Belge alıntısı =

SBS 2013 Haziran Ayında Son Kez Yapılacak

MEB Müsteşarı Emin Zararsız-Resim Kamudan Haberler.com sitesinden alınmıştır

Milli Eğitim Bakanlığı Müsteşarı Emin Zararsız İlköğretimden, ortaöğretime geçiş sistemi olan SBS’nin 2013 Haziran ayında son kez yapılacağını açıkladı.

Zararsız, SBS sınavının 2012-2013 eğitim – öğretim yılının sonunda Haziran ayında takvime göre düzenleneceğini 2013-2014 öğretim yılının sonunda SBS’nin olmayacağını ve bir başka şekilde ortaokuldan liseye yerleştirmenin yürürlüğe gireceğini söyledi. Yeni sistem için çalışmaların sürdüğünü ve yeni sistem kurgulandığında kamuoyuyla paylaşılacağını ifade etti.

Zararsız, NTV Sorun programında soruları yanıtladı.

“Neden 4+4+4. Bu sistemde ne yanlıştı, MEB bu değişikliği pilot bir bölge uygulamasında deneyip sonucu ilgili mercilerde değerlendirerek başlayamaz mıydı?, böylesi daha doğru olmaz mıydı?

Okulların açılma zamanı yaklaştıkça yapılan sisteme dair olumlu veya olumsuz eleştirilerde artmaya başladı. Sizin de ifade ettiğiniz gibi en büyük eleştiri noktası olarak yaş meselesi gündeme getiriliyor. Ama neden 4+4+4 şeklinde kesintili bir eğitime geçildi, bunu farklı şekilde değerlendirmek, bir takım araştırmalar ve ön uygulamalar yapıldıktan sonra hayata geçirmek mümkün değil miydi? Öncelikle 8 yıllık kesintisiz eğitim çok katı bir sistemi ortaya koyuyordu. Bu sistem içinde çocukların kendi kabiliyetlerine göre bir takım alanlara yönlendirilmesine yönelik bir takım seçme imkanları mümkün olmuyordu. Dünya artık 8 yıllık değil 12 yıllık eğitim süresini bile az buluyorken hatta bazı ülkeler üniversite eğitiminin okullaşma hedefini ortaya koymuşken bizim sadece 8 yıllık zorunlu bir eğitim süresini devam ettirmemiz halinde dünya ile rekabet edebilecek bir ülke olmamız söz konusu olamayacaktı. 12 yıllık zorunlu eğitime geçiyorken bu kesintili mi olmalı kesintisiz mi olmalı şeklindeki tartışmalar, bu kanun Türkiye’nin gündeme geldiğinde tartışılması gereken bir konu değil. Türkiye 98 yılından bu yana bunu çok canlı şekilde tartışmakta. Dolayısıyla bu kadar birden bire her şeyin tasarlanıp bir iki gün içinde yürürlüğe konulduğu bir sistem üzerinde konuşmuyoruz biz şu anda. Türkiye’de yıllardan beridir konuşulan, tartışılan, uygulaması yapılan, farklı zamanlar itibariyle farklı kademelendirme sistemlerine dayalı eğitim sistemlerini uygulamış ve bunların hepsinden süzülerek meydana gelen bir sisteme geçilmiş bulunuyor. Dolayısıyla 8 yıllık kesintisiz eğitimin neyi eksikti de 12 yıllık ve kademeli bir eğitim sistemine geçildi demek biraz çağı ıskalamak anlamındaki düşüncelerde ısrar etmek anlamına da geliyor. Türkiye’de eğitim süresinin 12 yıla çıkartılması ileriki yıllarda çok fazlasıyla faydasını göreceğimiz ve Türkiye’nin dünya ile rekabet etmesinde çok büyük katkı sağlayabilecek bir yapı. İlk uygulama yılını bu yıl itibariyle başlayacağımız sistemi orta vadeli sonuçlarına 5-6 sene sonra göreceğiz.

Veri listesi:
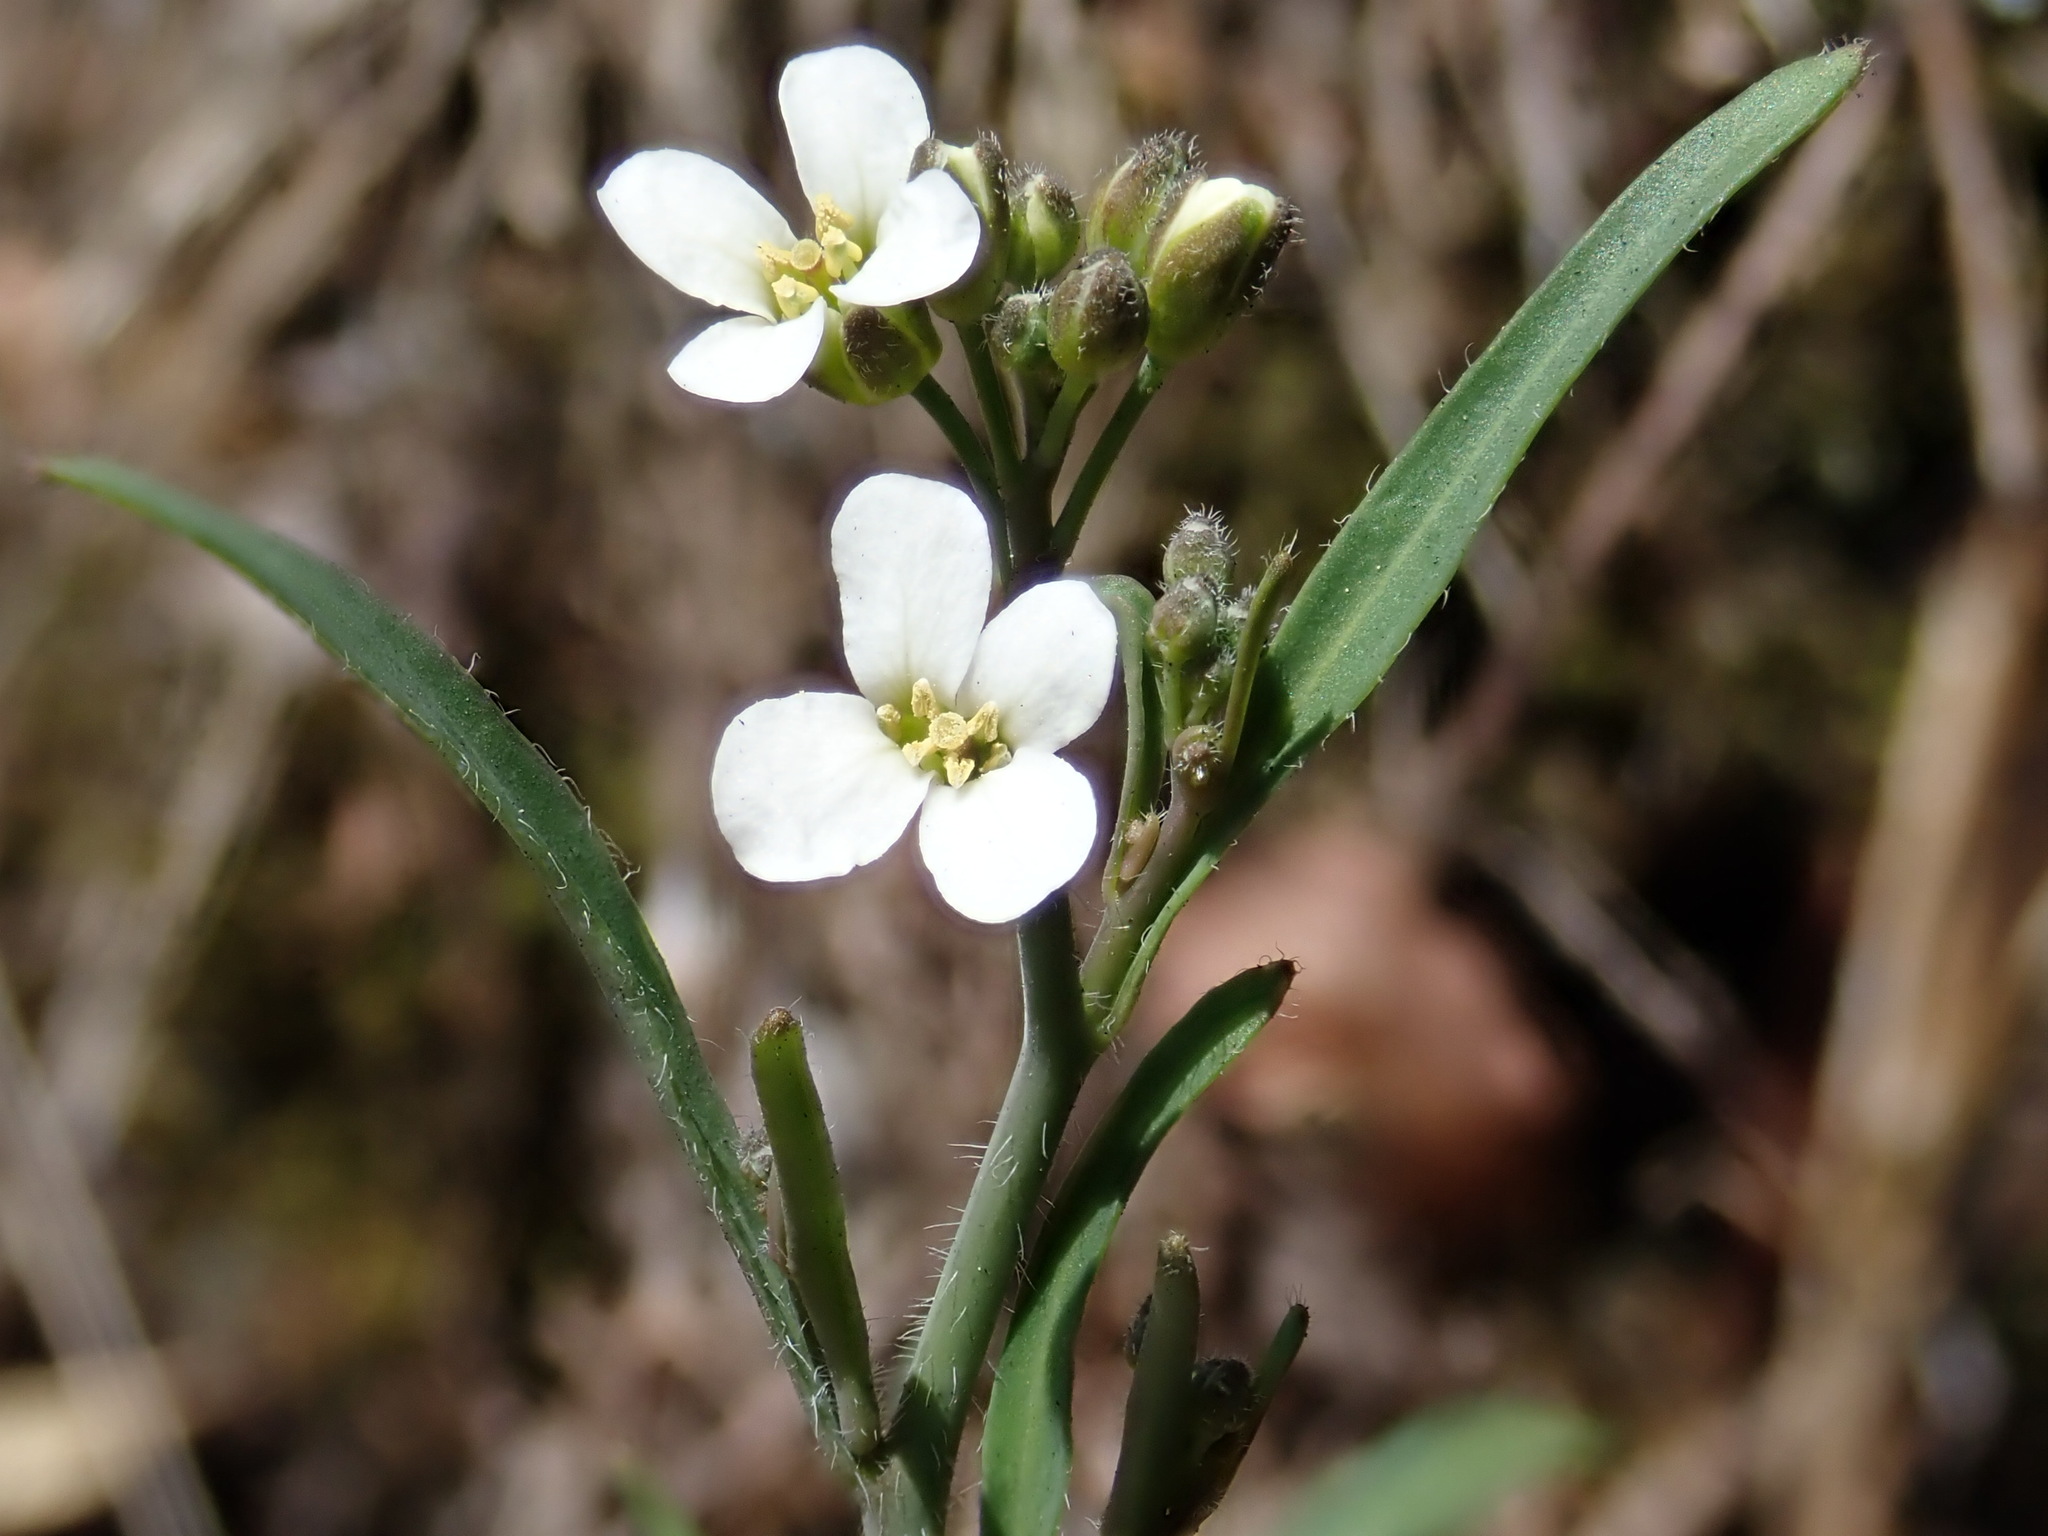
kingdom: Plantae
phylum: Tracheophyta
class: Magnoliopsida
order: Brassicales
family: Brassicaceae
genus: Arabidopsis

Görev tanımı = Haber metninde adı geçen eğitim kademelerini ve okul türlerini, metinde ilk geçtikleri sırayla listeleyiniz.

Yazılı yanıt =
İlköğretim
Ortaöğretim
Ortaokul
Lise
Üniversite